## Action item
For the listing below, return the line containing "109 274 6206", the line containing "300 117 95.50", and all lines in between, exactly as written and nothing else.

══════════════════════════════

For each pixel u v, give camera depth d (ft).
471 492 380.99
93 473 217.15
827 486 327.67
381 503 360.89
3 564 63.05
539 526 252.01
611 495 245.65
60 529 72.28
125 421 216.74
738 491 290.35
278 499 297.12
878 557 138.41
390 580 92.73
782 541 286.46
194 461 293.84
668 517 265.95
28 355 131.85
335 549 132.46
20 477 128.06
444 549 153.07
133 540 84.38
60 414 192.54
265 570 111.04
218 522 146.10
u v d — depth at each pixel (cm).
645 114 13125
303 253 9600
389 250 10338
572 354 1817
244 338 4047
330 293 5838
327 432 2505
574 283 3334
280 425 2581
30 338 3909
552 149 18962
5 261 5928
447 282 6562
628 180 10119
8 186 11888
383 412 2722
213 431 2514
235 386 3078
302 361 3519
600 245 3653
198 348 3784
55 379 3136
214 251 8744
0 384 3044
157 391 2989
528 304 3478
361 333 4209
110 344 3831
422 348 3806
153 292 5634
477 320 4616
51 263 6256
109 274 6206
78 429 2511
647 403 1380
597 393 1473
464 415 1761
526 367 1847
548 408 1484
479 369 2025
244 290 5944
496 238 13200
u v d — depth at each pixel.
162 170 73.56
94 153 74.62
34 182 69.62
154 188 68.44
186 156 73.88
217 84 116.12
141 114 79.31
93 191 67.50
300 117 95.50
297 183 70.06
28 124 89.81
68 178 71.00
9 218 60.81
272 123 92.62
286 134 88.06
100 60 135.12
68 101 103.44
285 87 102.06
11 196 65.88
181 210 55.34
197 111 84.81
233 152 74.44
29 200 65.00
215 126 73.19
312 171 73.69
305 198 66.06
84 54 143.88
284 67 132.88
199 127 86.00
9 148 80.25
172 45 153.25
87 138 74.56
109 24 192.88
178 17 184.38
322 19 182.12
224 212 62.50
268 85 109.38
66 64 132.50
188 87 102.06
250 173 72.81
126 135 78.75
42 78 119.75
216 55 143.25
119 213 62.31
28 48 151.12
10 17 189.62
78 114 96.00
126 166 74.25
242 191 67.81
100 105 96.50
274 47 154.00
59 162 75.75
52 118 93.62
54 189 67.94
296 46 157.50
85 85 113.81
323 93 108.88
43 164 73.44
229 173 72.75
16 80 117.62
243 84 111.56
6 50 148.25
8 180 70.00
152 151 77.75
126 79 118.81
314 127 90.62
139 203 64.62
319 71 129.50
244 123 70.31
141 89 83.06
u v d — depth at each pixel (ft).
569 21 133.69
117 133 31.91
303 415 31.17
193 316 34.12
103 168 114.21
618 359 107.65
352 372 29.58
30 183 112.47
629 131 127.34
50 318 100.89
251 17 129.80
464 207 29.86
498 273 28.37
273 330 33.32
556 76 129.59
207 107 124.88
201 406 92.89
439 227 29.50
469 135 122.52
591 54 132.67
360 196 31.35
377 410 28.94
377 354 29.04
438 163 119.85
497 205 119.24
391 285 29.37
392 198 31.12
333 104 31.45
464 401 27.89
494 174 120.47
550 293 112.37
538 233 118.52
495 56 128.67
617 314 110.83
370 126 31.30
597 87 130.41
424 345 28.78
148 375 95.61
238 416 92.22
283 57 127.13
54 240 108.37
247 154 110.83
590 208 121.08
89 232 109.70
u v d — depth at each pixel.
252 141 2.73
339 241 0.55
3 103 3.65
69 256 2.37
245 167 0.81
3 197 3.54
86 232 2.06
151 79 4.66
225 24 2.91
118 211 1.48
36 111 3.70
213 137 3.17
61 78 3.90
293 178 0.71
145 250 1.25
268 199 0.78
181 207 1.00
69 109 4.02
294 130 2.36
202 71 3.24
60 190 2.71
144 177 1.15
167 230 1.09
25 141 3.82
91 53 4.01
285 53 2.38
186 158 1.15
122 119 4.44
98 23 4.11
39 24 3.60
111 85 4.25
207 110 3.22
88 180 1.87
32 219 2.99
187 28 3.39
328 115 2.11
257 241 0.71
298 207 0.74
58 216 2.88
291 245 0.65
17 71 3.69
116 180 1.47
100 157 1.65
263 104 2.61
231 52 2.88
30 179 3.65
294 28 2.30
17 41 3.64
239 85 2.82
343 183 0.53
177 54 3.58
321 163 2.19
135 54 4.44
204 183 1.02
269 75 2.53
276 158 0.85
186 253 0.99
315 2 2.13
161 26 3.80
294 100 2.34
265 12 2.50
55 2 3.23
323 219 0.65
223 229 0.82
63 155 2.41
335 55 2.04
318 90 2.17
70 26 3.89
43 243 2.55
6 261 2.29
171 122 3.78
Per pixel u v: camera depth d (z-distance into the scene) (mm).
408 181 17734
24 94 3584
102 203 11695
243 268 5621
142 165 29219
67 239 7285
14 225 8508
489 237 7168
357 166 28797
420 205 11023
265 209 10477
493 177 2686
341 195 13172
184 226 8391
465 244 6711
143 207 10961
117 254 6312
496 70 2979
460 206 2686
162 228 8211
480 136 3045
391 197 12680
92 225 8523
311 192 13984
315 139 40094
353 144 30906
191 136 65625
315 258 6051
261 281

══════════════════════════════

## Response
109 274 6206
78 429 2511
647 403 1380
597 393 1473
464 415 1761
526 367 1847
548 408 1484
479 369 2025
244 290 5944
496 238 13200
u v d — depth at each pixel.
162 170 73.56
94 153 74.62
34 182 69.62
154 188 68.44
186 156 73.88
217 84 116.12
141 114 79.31
93 191 67.50
300 117 95.50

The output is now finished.